Admit I know more of Oakland and Berkeley now. What a lot of nasty discrimination early on! A huge rally of Ku Klux Klan in Oakland, many of the group later appearing as well-regarded men about town. Nasty.
Lots more on Belva Davis may be found at Belva’s history with This Week in California is mentioned, of course, and she’s received “several dozen awards…including national recognition from the Corporation for Public Broadcasting, Ohio State, San Francisco State, and the National Education Writers Association” as well as seven local Emmys, a Certificate of Excellence from the California Association Press Television and Radio Association and three honorary Doctorates for her television work and community service. She received the first ever honorary Doctorate issued by John F. Kennedy University, Golden Gate University and Sonoma State University.

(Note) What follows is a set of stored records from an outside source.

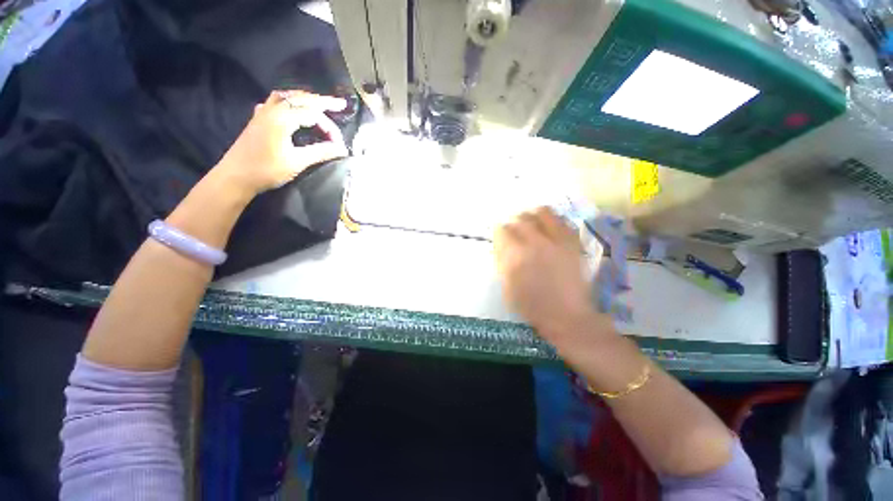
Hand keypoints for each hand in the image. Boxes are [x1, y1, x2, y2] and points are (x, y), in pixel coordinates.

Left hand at [215, 90, 348, 197]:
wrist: (235, 177)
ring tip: (319, 103)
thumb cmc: (267, 170)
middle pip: (301, 98)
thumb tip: (342, 149)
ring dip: (305, 99)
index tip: (340, 145)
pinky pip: (276, 102)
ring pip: (287, 97)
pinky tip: (292, 109)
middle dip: (322, 101)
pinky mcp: (258, 119)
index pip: (313, 114)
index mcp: (282, 118)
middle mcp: (272, 109)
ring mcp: (263, 112)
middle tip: (340, 104)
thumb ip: (321, 152)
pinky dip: (289, 102)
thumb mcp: (297, 162)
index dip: (330, 128)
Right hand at [494, 207, 598, 336]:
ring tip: (532, 222)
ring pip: (543, 213)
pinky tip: (550, 226)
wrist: (567, 316)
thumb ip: (502, 262)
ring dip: (533, 215)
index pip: (502, 231)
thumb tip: (501, 246)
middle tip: (514, 230)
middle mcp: (535, 242)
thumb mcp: (507, 286)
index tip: (500, 237)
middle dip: (514, 223)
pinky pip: (563, 221)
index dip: (499, 232)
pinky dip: (554, 220)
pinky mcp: (572, 243)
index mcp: (515, 255)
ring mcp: (556, 241)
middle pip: (521, 219)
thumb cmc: (532, 306)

Davis, the first African American woman television news reporter on the West Coast, has interviewed Willie Brown, Fidel Castro, leaders of African nations, and several U.S. presidents. She currently serves on the board of the Institute on Aging and advises retirees to keep engaged. “The Worst thing you can do is look backwards. In order to grow and stay vital you need to keep your mind active and looking at the next challenge,” she said to Bonnie Allen in an interview for Sonoma Seniors newsletter this month.
Get used to the internet, she says.
Belva Davis is media star in her own quiet way, always kind and with a clear and fair voice. Hers is a story you can afford to open your heart to and be enriched by in the process. Buy or borrow the book; you’ll be warmed and nudged to do more that has meaning for you.